本日の署名及び意見交換をきっかけとして、日米間の科学技術協力が更に発展することを期待しております。
2.質疑応答
- (問)高市総理の所信表明演説で「新技術立国」という言葉が出てきたんですけれども、大臣の思っている「新技術立国」に対するイメージと、これから具体化されていくかと思うんですけれども、どのような取組を進めていくのか教えてください。
- (答)御指摘のとおり、先日、高市総理の所信表明演説において、「新技術立国」を目指すという方針が示されております。科学技術・イノベーションは、強い経済の基盤、ひいては国力の源泉となるものであり、我が国の科学技術力の向上は喫緊の課題です。私もとても重要だと考えてございます。
このため、国家安全保障の観点も踏まえ、「科学の再興」を実現するための方策や、重要技術領域の特定と産業化に向けた一気通貫支援等の検討を進めて、第7期科学技術・イノベーション基本計画の策定に取り組んでまいりたいと考えております。 - (問)この間の日曜日に、サイエンスアゴラに行ってきたんですけれども、QST(国立研究開発法人量子科学技術研究開発機構)のブースもありまして、これはプチ情報なんですけれども、JT-60SAというのは、現場では「ロクマル」というふうな愛称で使われているようですので、何かの機会があれば、お使いになってください。
- (答)ありがとうございます。
- (問)すみません、話が逸れましたけれども、そのサイエンスアゴラの会場で、行政官にも博士人材の活躍の場をというふうに訴えていらっしゃいます有村総務会長も出席されて、「輝く女性研究者賞」という表彰式がございました。今年もお二人の研究者が選ばれたんですが、御所感があればお願いできますでしょうか。
- (答)まずは、科学技術振興機構が主催する本年の「輝く女性研究者賞」を、九州大学の中野知香氏と東京科学大学の原祥子氏がそれぞれ受賞されたことに心からお祝いを申し上げたいと思います。
「輝く女性研究者賞」は、優れた研究等を行っている女性研究者や機関を表彰する制度と承知しており、優秀な女性研究者の活躍を大変喜ばしく思います。
しかしながら、我が国の女性研究者は、一貫して増加傾向にはあるものの、研究者全体に占める女性の割合は、2024年時点で18.5%ということで、依然として低い状況にとどまっているのも事実であります。

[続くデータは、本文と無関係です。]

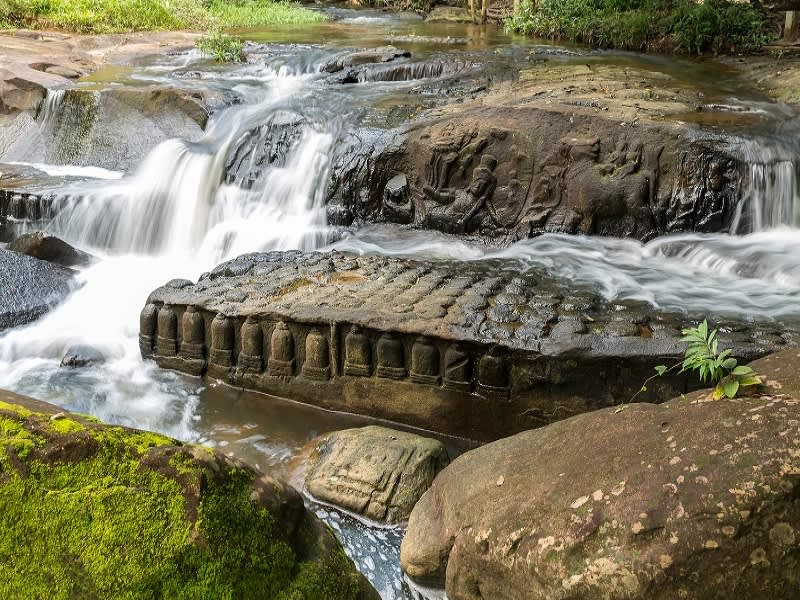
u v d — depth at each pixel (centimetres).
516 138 785
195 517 234
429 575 369
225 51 1430
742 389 339
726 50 1338
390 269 643
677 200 731
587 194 749
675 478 291
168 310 607
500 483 356
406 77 1222
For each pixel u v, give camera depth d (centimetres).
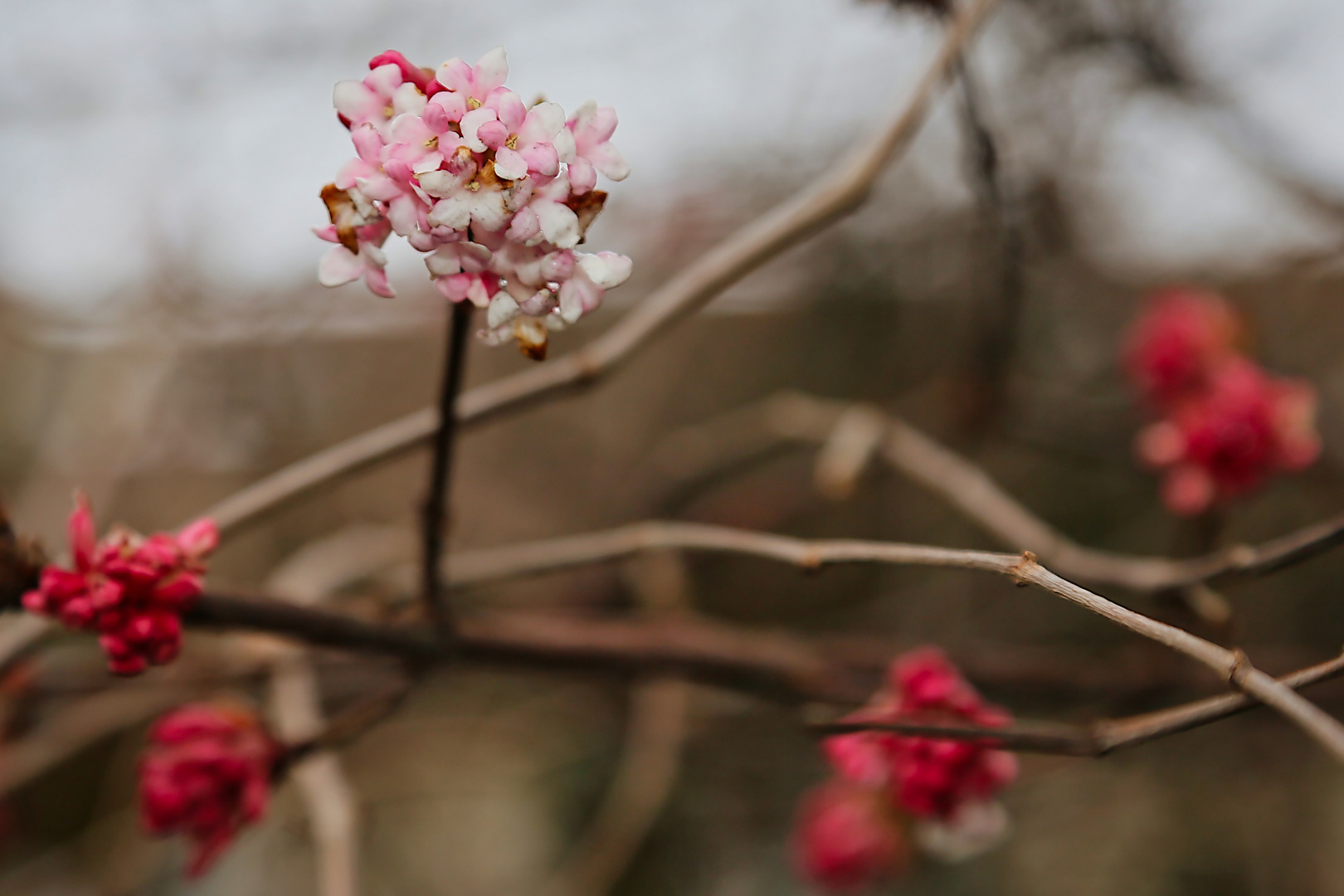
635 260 113
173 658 44
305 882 98
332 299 103
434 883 107
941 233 102
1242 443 59
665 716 69
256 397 108
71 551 44
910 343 114
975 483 63
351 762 107
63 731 71
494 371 128
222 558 114
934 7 52
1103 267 94
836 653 67
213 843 47
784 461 110
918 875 93
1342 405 83
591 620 68
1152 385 70
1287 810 92
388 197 40
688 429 125
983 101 60
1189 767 93
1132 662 68
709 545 49
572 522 121
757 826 104
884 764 49
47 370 107
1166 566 53
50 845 106
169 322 88
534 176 40
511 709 103
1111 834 97
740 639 62
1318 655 71
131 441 85
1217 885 93
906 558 44
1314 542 49
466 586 53
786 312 125
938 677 48
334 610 48
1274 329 94
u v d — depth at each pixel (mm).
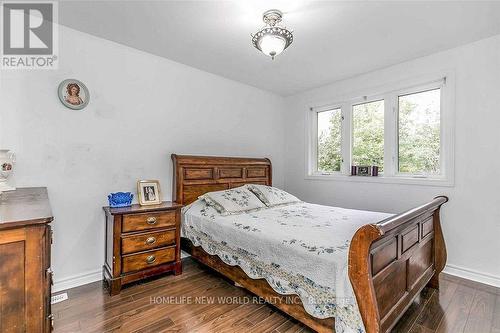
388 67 3057
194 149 3176
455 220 2580
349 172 3508
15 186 2027
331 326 1446
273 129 4156
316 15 2010
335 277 1400
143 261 2332
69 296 2123
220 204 2627
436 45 2521
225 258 2223
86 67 2363
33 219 975
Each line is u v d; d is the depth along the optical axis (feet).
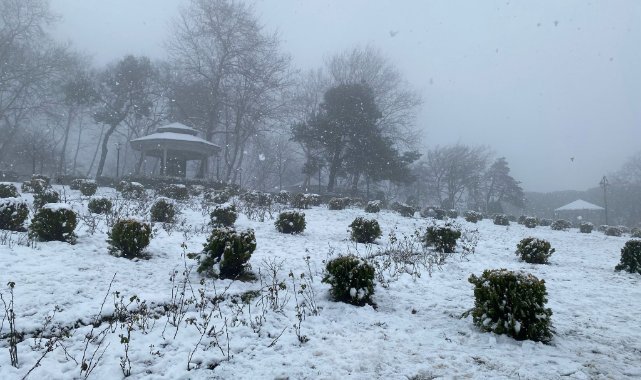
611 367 13.98
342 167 129.59
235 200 71.87
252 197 72.43
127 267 24.07
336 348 14.97
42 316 15.49
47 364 12.23
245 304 19.57
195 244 33.27
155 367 12.71
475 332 17.25
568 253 48.85
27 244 26.08
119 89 128.16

科学技術・イノベーションの促進であるとか、研究の多様性向上のためには、女性研究者の活躍が必要不可欠だと、重要であると思っております。このため、政府では、第6期科学技術・イノベーション基本計画においても、女性研究者の採用割合等に係る数値目標を掲げるとともに、出産・育児等のライフイベントと研究を両立できる環境をつくっていくこと、研究環境のダイバーシティ実現に向けた大学等の取組の支援、そして、女子中高生の理工系への進路選択の促進などに取り組んでまいりました。
第7期科学技術・イノベーション基本計画の策定に当たっても、女性研究者の更なる活躍促進に向けて、引き続き関係省庁と連携をしながら取り組んでまいりたいと思います。 - (問)冒頭にありましたアメリカとの技術協力の覚書に関して伺いたいんですけれども、今回は日米間の協力覚書になりますけれども、恐らく内容についてはヨーロッパですとか、同盟国・同志国との協力も必要な内容も含まれるのではないかなと思うんですけれども、その辺り、今後拡大していかれる考えはあるのか、お聞かせください。
- (答)御指摘のとおり、今般署名予定の協力覚書に記載されているAI、量子、フュージョンエネルギー、宇宙といった先端分野については、同盟国である米国のみならず、様々な同志国との多国間連携が大変重要だと考えています。
例えば、本年5月にカナダで行われたG7サミットにおいては、AIや量子技術に関する共同声明が採択されておりまして、日本を含む各国が連携して取組を進めているところです。加えて、私の前任の城内大臣のときに、EU、ドイツ、英国といった主要国との間で、大臣級の協力文書の署名を行っており、現在、これら署名文書に基づいて具体的な協力に向けた検討が進められているところです。
私としても、本日署名予定の協力覚書やその他の二国間・多国間の協力の枠組みを通じて、同盟国・同志国間との戦略的な科学技術協力を推進してまいりたいと思っております。 - (問)今月12日なんですけれども、前デジタル大臣がOpenAIの動画生成サービス「sora2」に対しまして、著作権侵害の懸念が出ているということで、OpenAIに対しまして、事前に同意を得る「オプトイン方式」をとるように要請しています。この問題は、今後もデジタル大臣のみが対応されるのか確認させてほしいのと、あともう一点は、最新版の「sora2」をめぐっては、ポケットモンスターなど、日本のアニメキャラクターに酷似した動画が生成、作成されているということが問題視されていまして、これはハリウッドでも同様なんですけれども、「オプトイン方式」へのOpenAIの対応スケジュールがもしお分かりになれば教えてほしいです。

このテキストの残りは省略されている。